As noted previously (Tetu et al., 2009) those few genes that are significantly influenced by PtrA during P stress in Synechococcus sp. WH8102 (SYNW0165, SYNW0196, SYNW0762 and SYNW2390) are represented in a minority of other marine cyanobacterial genomes, suggesting that they have been laterally acquired and their inclusion in the P regulon has been selected by environmental conditions (Palenik et al., 2003; Moore et al., 2005; Dufresne et al., 2008; Scanlan et al., 2009). The clustering of PtrA-regulated genes throughout the genome also has implications for the mechanisms of gene gain (Figure 3). First, these key genes are spread throughout the genome in WH8102 and do not occur in any recognizable island (Palenik et al., 2003; Dufresne et al., 2008), nor are they linked on the chromosome with their cognate regulator. This implies that each gene was independently acquired along with its respective PtrA-binding sequence. Conversely, there are several clusters of genes that appear to be co-regulated, including the swmB cluster (SYNW0952–SYNW0960) and a large region of glycosyltransferases, lipopolysaccharide and cell wall biogenesis-related genes (SYNW0424–SYNW0458) that are clearly genomic islands (Palenik et al., 2003; Dufresne et al., 2008). Whether they are directly regulated by PtrA is not clear but it is clear that the genes within these regions are co-regulated, in this case showing lower levels of expression in the ptrA knockout in comparison to wild-type.

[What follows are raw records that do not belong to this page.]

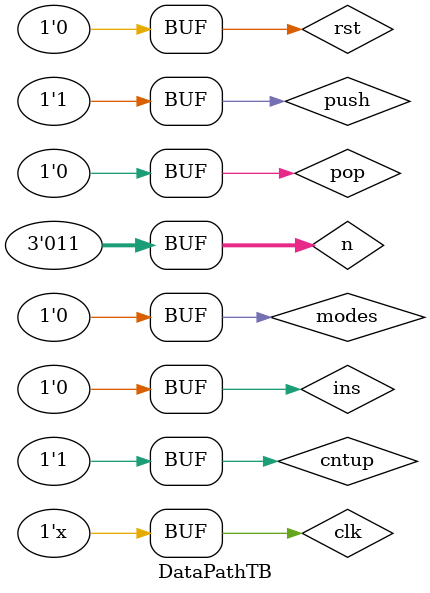
<source format=v>
`timescale 1ns/1ns

module DataPathTB ();
    
    reg clk = 0, rst = 0, cntup = 0, pop = 0, push = 0, ins = 0, modes = 0;
    reg [2:0] n = 3'b011;

    wire lt, empty;
    wire [4:0] result;

    Datapath UUT(clk, rst, cntup, pop, push, ins, modes, n, lt, empty, result);

    always #5 clk = ~clk;

    initial begin
        rst = 1;
        #20 rst = 0;
        ins = 1;
        push = 1;
        #10;
        ins = 0;
        push = 1;
        #10;
        cntup = 1;
        #20;
    end
endmodule
</source>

Given that the genomic complement of P-acquisition and regulation genes (Scanlan et al., 2009) and the responses to P stress (Martiny et al., 2006; Tetu et al., 2009) vary quite considerably between marine picocyanobacteria, it will be interesting to determine the role of PtrA in other marine strains. Overall, it is intriguing that PtrA appears to regulate accessory genes in WH8102, providing a potentially novel example of how laterally acquired genes have been recruited into an existing regulon in an environmental isolate. This example shows the importance of regulatory networks in coordinating the expression of the P-stress response, despite relatively low regulatory capacity in this model oligotrophic cyanobacterium.